Di Desa Bumi Harapan, Kecamatan Sepaku, perubahan itu mulai terasa. “Tidak ada yang terpinggirkan, karena masyarakat hidup makin baik. Kami justru melihat ini sebagai kesempatan,” ujar Sunaryo, Kepala Desa Bumi Harapan, Senin (26/5/2025).
“Banyak warga mulai membuka usaha, dan infrastruktur desa juga ikut diperhatikan,” tambahnya.
Sunaryo mengakui bahwa pembangunan IKN memang membawa dampak besar, termasuk gelombang urbanisasi. Namun hadirnya infrastruktur baru dan terbukanya peluang kerja dinilai sebagai nilai tambah bagi masyarakat.
Hal serupa disampaikan Yatiman Setiawan, Kepala Desa Bukit Raya. Ia menilai kehadiran IKN membawa angin segar bagi perekonomian warga lokal.
“Sekarang banyak peluang usaha terbuka, bahkan warga mulai menyewakan rumah jadi kos-kosan. Tanah yang tadinya hanya tanam sawit sekarang bisa dikontrakan,” ujar Yatiman.

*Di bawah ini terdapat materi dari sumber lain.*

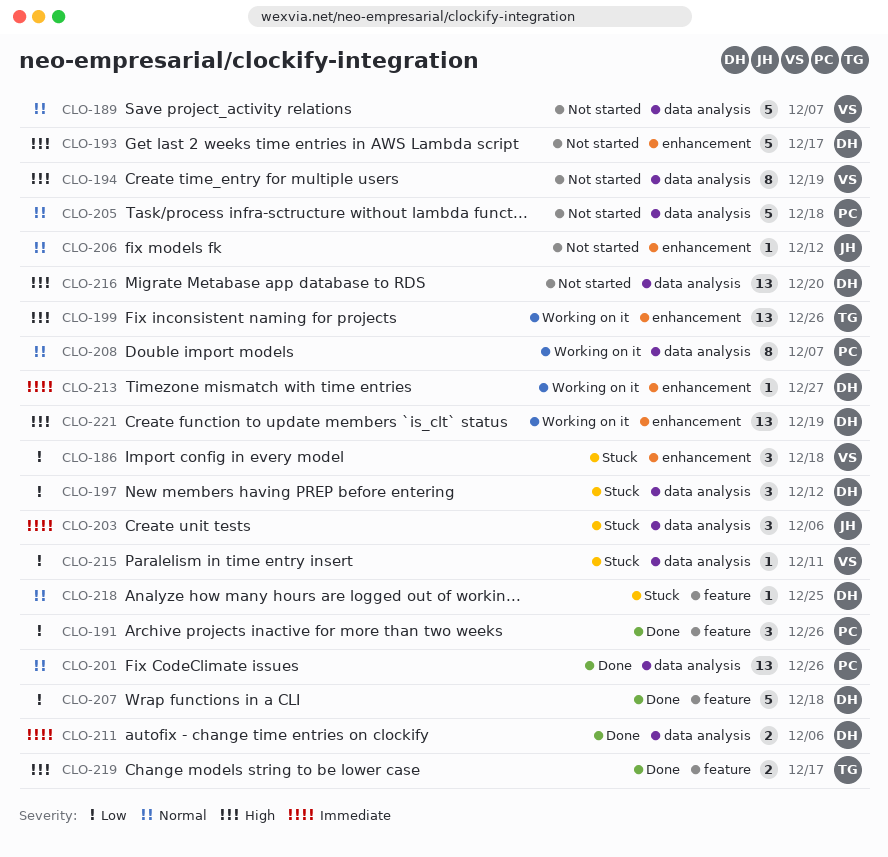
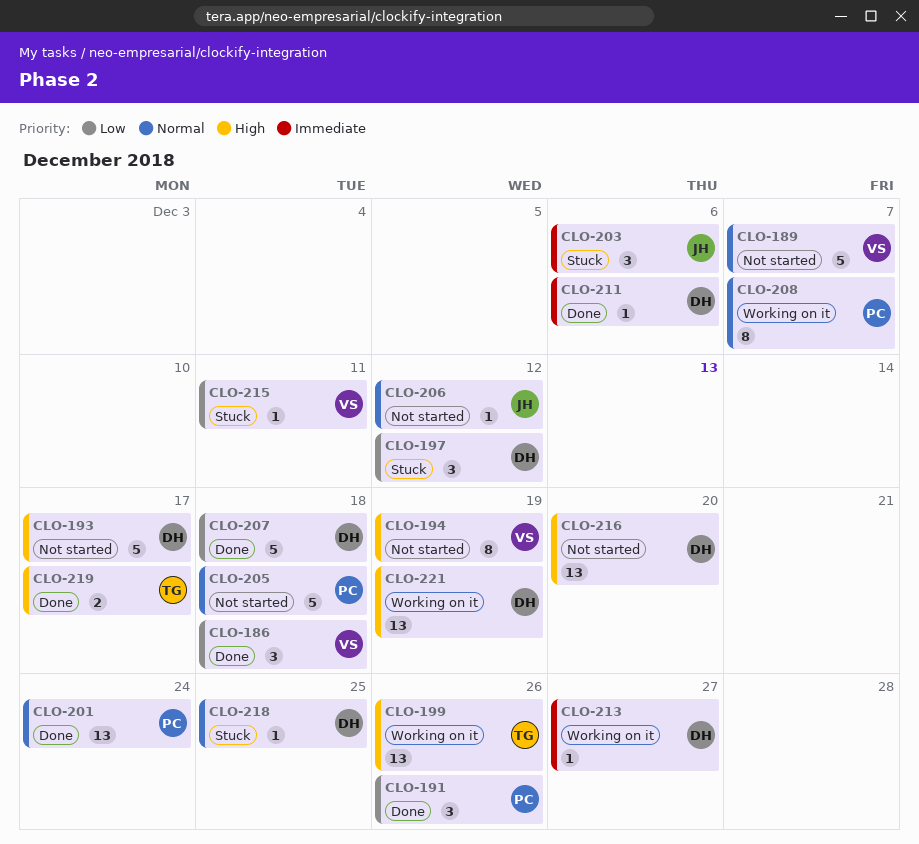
CLO-186, status: Stuck -> Done
CLO-201, due: Dec 26 -> Dec 24
CLO-211, estimate: 2 -> 1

“Yang terkena dampak juga dapat ganti rugi, bahkan ada yang sampai miliaran,” ungkapnya.
Pihak Otorita Ibu Kota Nusantara (OIKN) juga memastikan bahwa pembangunan ini tidak boleh meminggirkan masyarakat lokal.
“Kami libatkan komunitas lokal dalam pelatihan kerja, pemberdayaan UMKM, bahkan pelestarian budaya lokal dalam desain kota,” kata Troy Pantouw, Staf Khusus Bidang Komunikasi Publik OIKN.
Troy menekankan bahwa pembangunan IKN dibangun di atas prinsip inklusivitas dan keberlanjutan, serta harus menjadi contoh harmonisasi antara kemajuan dan kearifan lokal.
Pembangunan IKN memang membawa perubahan besar, dan bagi masyarakat lokal, perubahan itu bisa menjadi peluang alih-alih ancaman. Namun, agar visi IKN sebagai kota masa depan benar-benar terwujud, suara-suara dari akar rumput tidak boleh diabaikan.
Pertanyaan apakah warga lokal benar-benar terpinggirkan belum bisa dijawab hari ini secara mutlak. Tapi satu hal pasti, agar IKN menjadi rumah bersama bagi seluruh anak bangsa, partisipasi warga lokal harus menjadi fondasi, bukan sekadar pelengkap.